Given that the UWES often yields near-multicollinear correlations between factors and therefore is best indexed in terms of collapsing across components (Christian et al. 2011; Sonnentag 2003), we used a multifaceted approach to validate a short-form measure that leveraged the strongest item, defined and clearly articulated here based on multiple criteria, from each of the conceptual factors. In Study 1 we determined the most representative item from each factor in line with recommendations by Stanton et al. (2002). Specifically, judgmental qualities of all items were evaluated by subject matter experts (SMEs; sample 1); that is, rather than relying on the potentially idiosyncratic judgments of the authors (Heggestad et al. 2019), we developed a holistic understanding based on larger number of individuals actively involved in the engagement research domain. Following this, internal and external qualities of the items were evaluated to determine factor loadings and the relationship to related constructs (samples 2, 3). In Study 1 we also examined the extent to which this engagement measure functions comparably across varying demographic characteristics. That is, with practitioners and researchers alike increasingly seeking to compare demographic groups on engagement, it is important to first establish comparable measurement functioning across groups to ensure unbiased comparison.

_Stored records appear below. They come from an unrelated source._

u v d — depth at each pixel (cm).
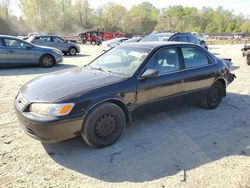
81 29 8731
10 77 935
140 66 445
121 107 424
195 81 522
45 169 350
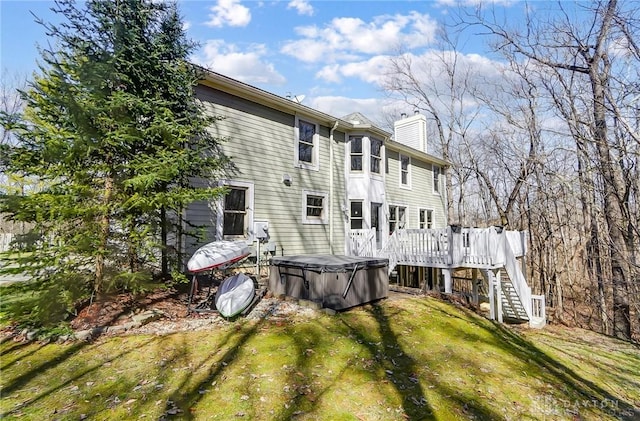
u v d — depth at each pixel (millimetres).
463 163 20672
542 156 10836
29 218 5285
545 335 8922
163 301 6480
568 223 14742
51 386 3639
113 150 6070
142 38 6520
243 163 9438
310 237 11234
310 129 11688
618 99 7879
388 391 3961
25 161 5352
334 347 5008
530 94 11547
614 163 8594
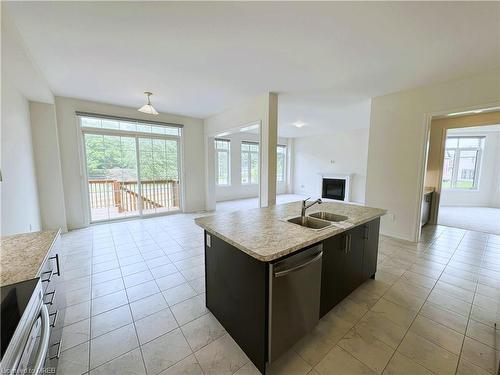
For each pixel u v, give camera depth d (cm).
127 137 490
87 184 445
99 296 215
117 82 328
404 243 353
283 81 323
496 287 229
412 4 167
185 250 330
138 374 135
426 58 251
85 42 221
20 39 208
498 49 229
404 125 355
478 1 161
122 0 163
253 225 180
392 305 200
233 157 795
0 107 235
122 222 485
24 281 98
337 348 154
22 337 76
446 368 138
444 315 187
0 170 212
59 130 400
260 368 135
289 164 953
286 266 132
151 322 180
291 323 141
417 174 347
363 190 725
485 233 409
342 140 777
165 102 433
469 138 698
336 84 332
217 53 244
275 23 192
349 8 172
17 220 263
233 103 439
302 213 216
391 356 147
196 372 137
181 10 175
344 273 192
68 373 135
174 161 565
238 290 151
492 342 158
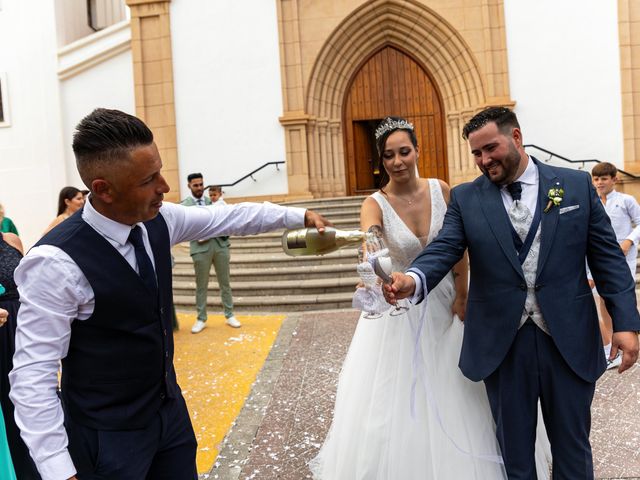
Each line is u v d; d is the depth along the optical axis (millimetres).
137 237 1740
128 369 1718
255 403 4258
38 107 13641
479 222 2293
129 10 12945
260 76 12734
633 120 11953
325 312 7441
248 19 12719
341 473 2730
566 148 12188
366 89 13500
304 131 12648
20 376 1590
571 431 2197
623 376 4359
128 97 13281
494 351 2240
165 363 1802
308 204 11906
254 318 7320
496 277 2240
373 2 12609
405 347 2662
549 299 2174
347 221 10797
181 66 12859
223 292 6816
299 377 4781
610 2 11945
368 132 14141
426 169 13445
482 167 2268
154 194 1633
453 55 12695
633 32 11930
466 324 2383
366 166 14062
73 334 1693
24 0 13594
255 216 2041
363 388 2758
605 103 12055
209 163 12875
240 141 12812
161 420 1805
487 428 2520
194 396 4512
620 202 5012
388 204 2807
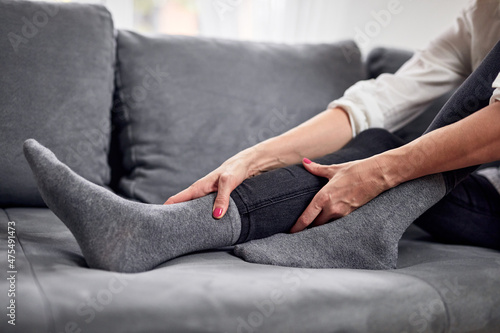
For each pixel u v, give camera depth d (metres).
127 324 0.50
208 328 0.52
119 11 1.54
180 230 0.70
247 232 0.76
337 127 0.96
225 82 1.18
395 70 1.40
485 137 0.74
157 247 0.68
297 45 1.33
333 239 0.75
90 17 1.12
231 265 0.68
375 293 0.60
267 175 0.81
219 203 0.73
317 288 0.59
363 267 0.74
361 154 0.87
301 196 0.80
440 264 0.75
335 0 1.77
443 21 1.90
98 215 0.65
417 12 1.87
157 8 1.73
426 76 1.09
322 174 0.82
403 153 0.77
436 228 0.93
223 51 1.21
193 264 0.68
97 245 0.64
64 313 0.50
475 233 0.92
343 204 0.78
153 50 1.17
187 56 1.18
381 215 0.76
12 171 0.98
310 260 0.73
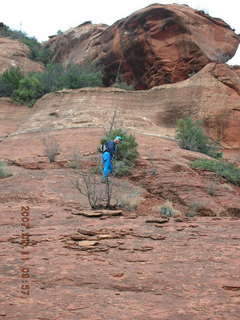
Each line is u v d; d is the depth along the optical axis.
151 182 13.98
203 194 12.70
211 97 27.92
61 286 3.96
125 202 10.35
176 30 36.19
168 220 8.02
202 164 17.16
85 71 37.12
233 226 7.50
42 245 5.75
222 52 38.44
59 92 31.33
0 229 7.09
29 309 3.30
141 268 4.59
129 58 38.16
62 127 25.50
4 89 36.12
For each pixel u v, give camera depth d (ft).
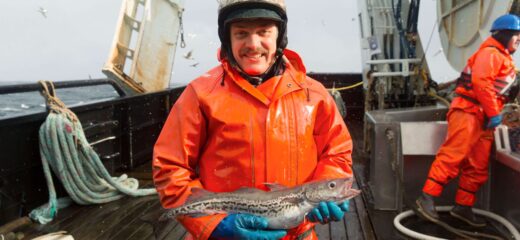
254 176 5.59
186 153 5.67
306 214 5.49
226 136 5.58
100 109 19.40
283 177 5.66
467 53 18.53
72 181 16.06
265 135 5.57
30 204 15.46
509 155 13.07
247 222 5.36
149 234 13.53
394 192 15.34
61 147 15.79
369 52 24.70
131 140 21.72
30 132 15.56
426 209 13.84
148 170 21.81
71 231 13.89
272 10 5.53
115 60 23.66
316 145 6.38
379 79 24.09
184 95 5.91
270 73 6.00
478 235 13.10
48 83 16.35
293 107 5.78
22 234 13.42
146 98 23.65
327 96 6.22
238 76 5.68
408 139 14.83
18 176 14.93
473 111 13.10
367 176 19.62
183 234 13.42
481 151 13.43
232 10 5.50
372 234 13.42
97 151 18.98
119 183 17.24
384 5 25.27
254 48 5.52
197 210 5.51
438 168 13.66
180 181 5.57
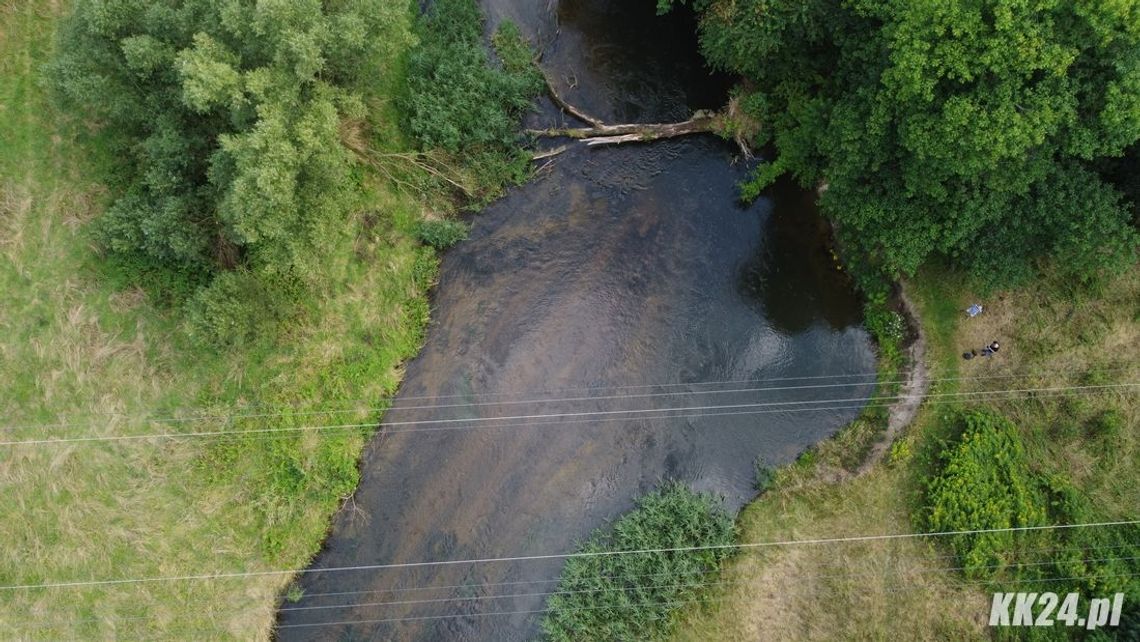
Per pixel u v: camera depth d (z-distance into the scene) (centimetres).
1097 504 2325
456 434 2458
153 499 2269
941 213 2192
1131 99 1742
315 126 1892
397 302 2500
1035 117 1766
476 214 2619
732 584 2345
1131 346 2455
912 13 1836
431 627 2328
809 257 2645
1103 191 2069
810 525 2403
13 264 2259
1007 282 2297
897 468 2417
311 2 1825
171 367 2302
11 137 2266
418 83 2528
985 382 2459
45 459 2245
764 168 2622
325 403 2388
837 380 2566
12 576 2195
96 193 2286
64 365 2267
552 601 2309
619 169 2688
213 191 2112
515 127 2639
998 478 2334
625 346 2566
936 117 1908
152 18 1853
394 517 2394
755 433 2527
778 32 2330
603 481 2462
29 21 2314
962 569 2297
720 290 2630
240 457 2314
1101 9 1648
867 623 2297
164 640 2219
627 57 2764
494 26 2719
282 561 2303
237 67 1848
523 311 2570
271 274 2316
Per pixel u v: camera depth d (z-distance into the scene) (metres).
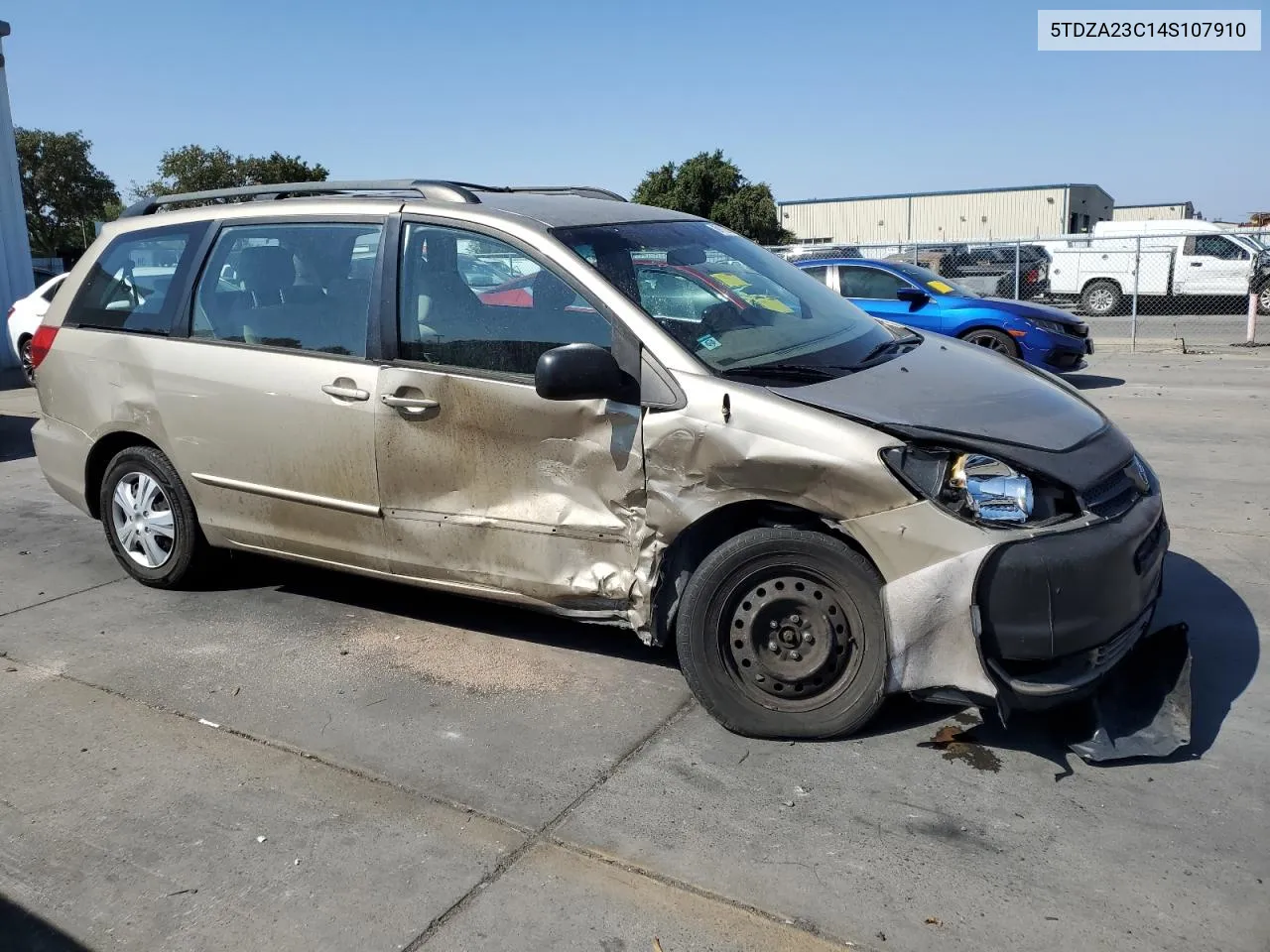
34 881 2.96
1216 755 3.48
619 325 3.68
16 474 8.15
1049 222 48.72
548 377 3.46
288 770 3.52
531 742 3.66
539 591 3.92
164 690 4.13
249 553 5.08
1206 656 4.24
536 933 2.69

Subsequently in Study 2, we first examined the psychometric characteristics of the short-form measure (i.e., validity evidence for the short-form measure independent of the administration of the long-form; Smith et al. 2000). In so doing, we expand our understanding of the validity of this measure by examining it for temporal factor invariance (6 waves of data with two-week lags between assessments). In turn, to demonstrate the utility of the short measure (and establish predictive validity evidence), we provide a within-individual test of the concept of gain spirals within conservation of resources theory (Study 2) and examine the dynamic (over time) cause-effect relationship between engagement and life satisfaction.

Study 1

In Study 1 we used data from three independent samples to determine, as objectively as possible, the best items for the short-form measure following best practice recommendations (e.g., Stanton et al. 2002; Smith et al. 2000). Sample 1 consisted of SMEs familiar with the engagement construct and its measurement. To examine issues related to judgmental qualities, SMEs were asked to evaluate engagement items from the UWES-9 (Schaufeli et al. 2006) for conceptual fit with their respective dimension (i.e., vigor, dedication, absorption). Samples 2 (working adults collected via Mechanical Turk) and 3 (working adults collected through a peer-nomination approach) were used to examine internal and external qualities of items from the UWES-9 to help identify the final set of items and to further assess the validity of the abbreviated measure. In turn, we applied a stressor taxonomy approach (i.e., Halbesleben 2010) to drive our framing and understanding the internal and external qualities of items from the UWES. This approach was taken given existing research has and continues to consistently link engagement to various stressors [e.g., role stressors & work hours (Kronenwett and Rigotti 2019); irritation (Baethge et al. 2019), job resources (Afsharian et al. 2018)] and outcomes [e.g., organizational citizenship behaviors (Smith et al. 2020); turnover intentions (Steffens et al. 2018)] denoted within the stressor taxonomy framework (Halbesleben 2010). Furthermore, leveraging the larger heterogeneous nature of Sample 3, we also examined issues of measurement invariance [i.e., based on gender, age, employment status, work schedule, and tenure].

Sample 1: Methods

Participants & Procedures

Data were collected online from 27 SMEs. SMEs included faculty (n = 11), doctoral candidates (n = 14), and applied practitioners (n = 2) in industrial/organizational psychology. SMEs had, on average, 6.04 years of experience in the field (SD = 4.54), 66.7% of SMEs indicated they were either moderately or extremely familiar with the construct; 51.8% had either published or presented scholarly work related to engagement and/or consulted with organizations on issues related to engagement.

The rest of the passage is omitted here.